This is an automated email from the ASF dual-hosted git repository.
gurwls223 pushed a commit to branch master
in repository https://gitbox.apache.org/repos/asf/spark.git
The following commit(s) were added to refs/heads/master by this push:
new 51b011f64273 [SPARK-50661][CONNECT][SS] Fix Spark Connect Scala
foreachBatch impl. to support Dataset[T].
51b011f64273 is described below
commit 51b011f642730ebcffd6f63d95a632f939e9d474
Author: Haiyang Sun <[email protected]>
AuthorDate: Sat Dec 28 16:20:59 2024 +0900
[SPARK-50661][CONNECT][SS] Fix Spark Connect Scala foreachBatch impl. to
support Dataset[T].
### What changes were proposed in this pull request?
This PR fixes incorrect implementation of Scala Streaming foreachBatch when
the input dataset is not a DataFrame (but a Dataset[T]) in spark connect mode.
**Note** that this only affects `Scala`.
In `DataStreamWriter`:
- serialize foreachBatch function together with the dataset's encoder.

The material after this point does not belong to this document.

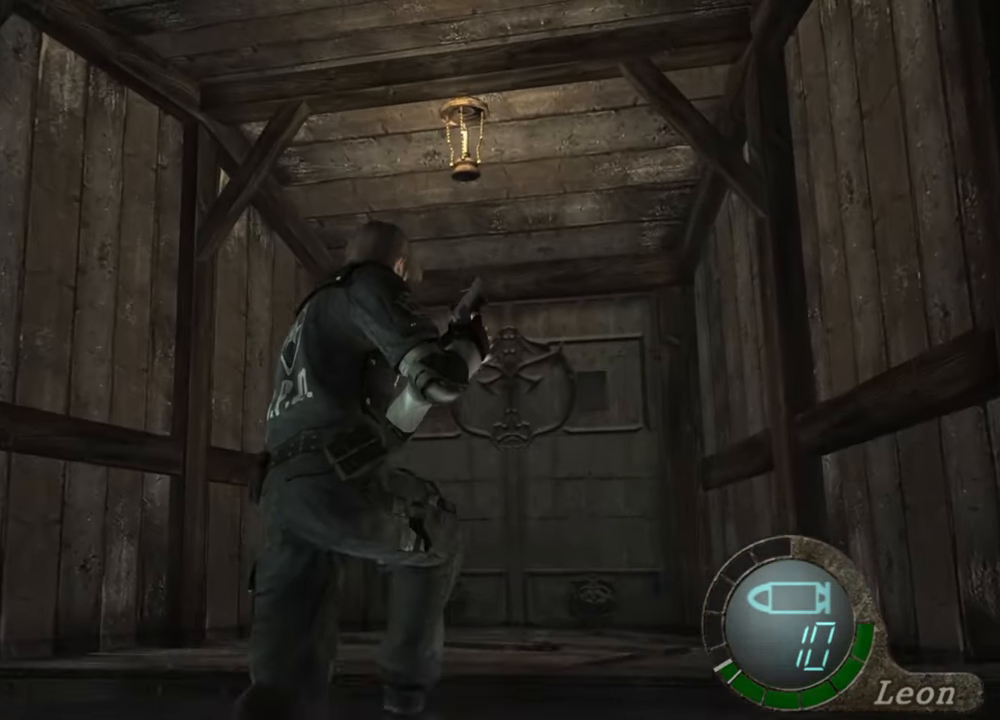
{"keys": ["e", "shift", "w"], "mouse": [], "events": [[34, "e", "up"], [67, "e", "down"], [167, "e", "up"], [200, "e", "down"], [300, "e", "up"], [434, "e", "down"]]}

- reuse ForeachWriterPacket for foreachBatch as both are sink operations
and only require a function/writer object and the encoder of the input.
Optionally, we could rename `ForeachWriterPacket` to something more general for
both cases.
In `SparkConnectPlanner` / `StreamingForeachBatchHelper`
- Use the encoder passed from the client to recover the Dataset[T] object
to properly call the foreachBatch function.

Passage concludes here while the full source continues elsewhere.